--- START ---

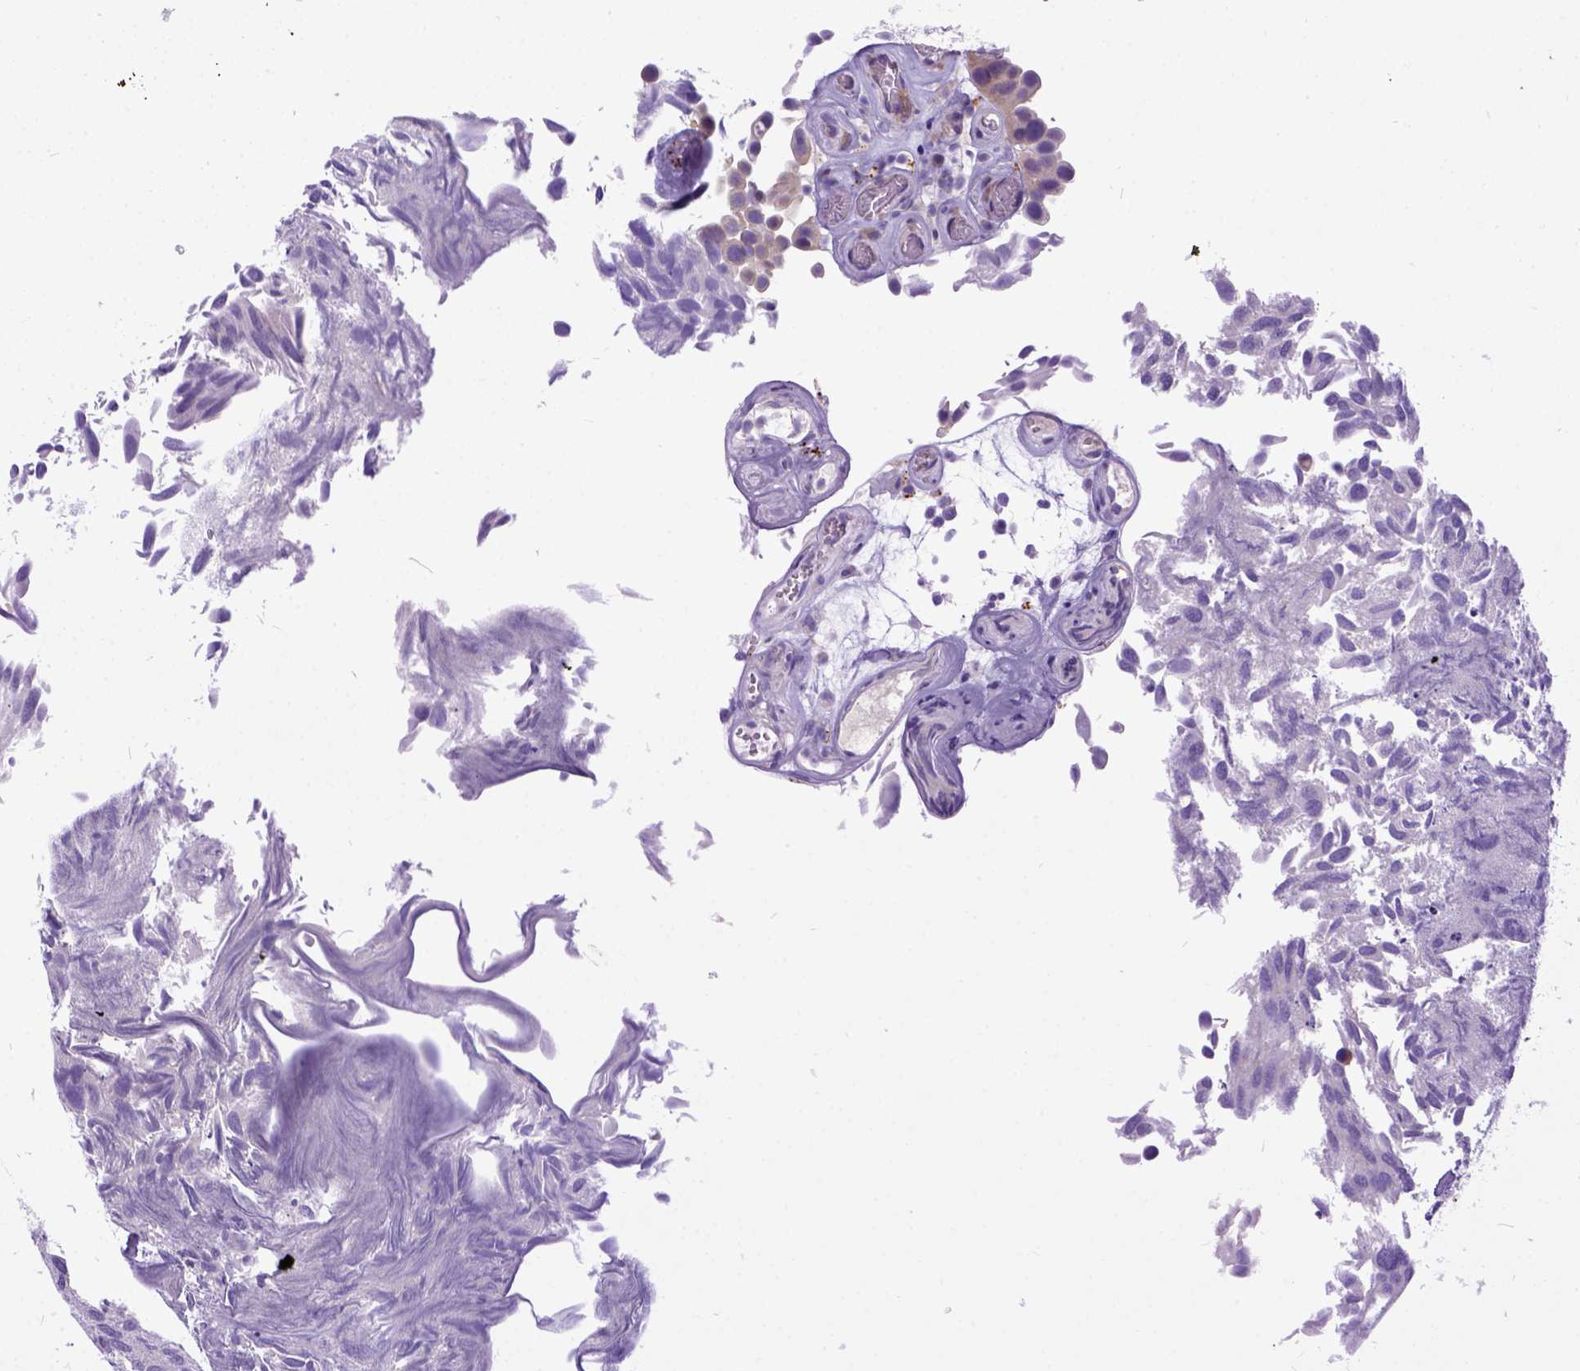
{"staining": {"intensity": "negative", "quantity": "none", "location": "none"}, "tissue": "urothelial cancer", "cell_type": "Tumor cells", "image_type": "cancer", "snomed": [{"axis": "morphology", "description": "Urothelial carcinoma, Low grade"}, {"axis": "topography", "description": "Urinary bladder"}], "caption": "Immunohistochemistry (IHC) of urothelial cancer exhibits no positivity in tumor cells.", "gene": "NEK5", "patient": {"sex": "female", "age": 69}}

--- END ---
--- START ---

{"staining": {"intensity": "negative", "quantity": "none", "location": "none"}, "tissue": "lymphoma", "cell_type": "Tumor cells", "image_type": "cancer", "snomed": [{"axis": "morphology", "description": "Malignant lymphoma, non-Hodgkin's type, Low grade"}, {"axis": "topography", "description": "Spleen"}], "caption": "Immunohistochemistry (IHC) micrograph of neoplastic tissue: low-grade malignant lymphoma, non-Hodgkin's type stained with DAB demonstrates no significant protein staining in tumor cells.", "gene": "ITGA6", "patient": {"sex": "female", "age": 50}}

--- END ---
--- START ---

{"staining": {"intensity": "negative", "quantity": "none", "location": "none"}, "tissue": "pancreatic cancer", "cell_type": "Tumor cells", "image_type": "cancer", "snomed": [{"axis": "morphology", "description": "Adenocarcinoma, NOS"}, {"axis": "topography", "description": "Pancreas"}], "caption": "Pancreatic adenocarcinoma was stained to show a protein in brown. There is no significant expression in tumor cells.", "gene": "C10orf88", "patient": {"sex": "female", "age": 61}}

--- END ---

_Task brief:_
Could you return all lines from the data above that contain the string "grade"?

_Solution for this exercise:_
{"staining": {"intensity": "negative", "quantity": "none", "location": "none"}, "tissue": "urothelial cancer", "cell_type": "Tumor cells", "image_type": "cancer", "snomed": [{"axis": "morphology", "description": "Urothelial carcinoma, Low grade"}, {"axis": "topography", "description": "Urinary bladder"}], "caption": "Immunohistochemistry (IHC) of urothelial cancer exhibits no positivity in tumor cells.", "gene": "NEK5", "patient": {"sex": "female", "age": 69}}
{"staining": {"intensity": "negative", "quantity": "none", "location": "none"}, "tissue": "lymphoma", "cell_type": "Tumor cells", "image_type": "cancer", "snomed": [{"axis": "morphology", "description": "Malignant lymphoma, non-Hodgkin's type, Low grade"}, {"axis": "topography", "description": "Spleen"}], "caption": "Immunohistochemistry (IHC) micrograph of neoplastic tissue: low-grade malignant lymphoma, non-Hodgkin's type stained with DAB demonstrates no significant protein staining in tumor cells.", "gene": "ITGA6", "patient": {"sex": "female", "age": 50}}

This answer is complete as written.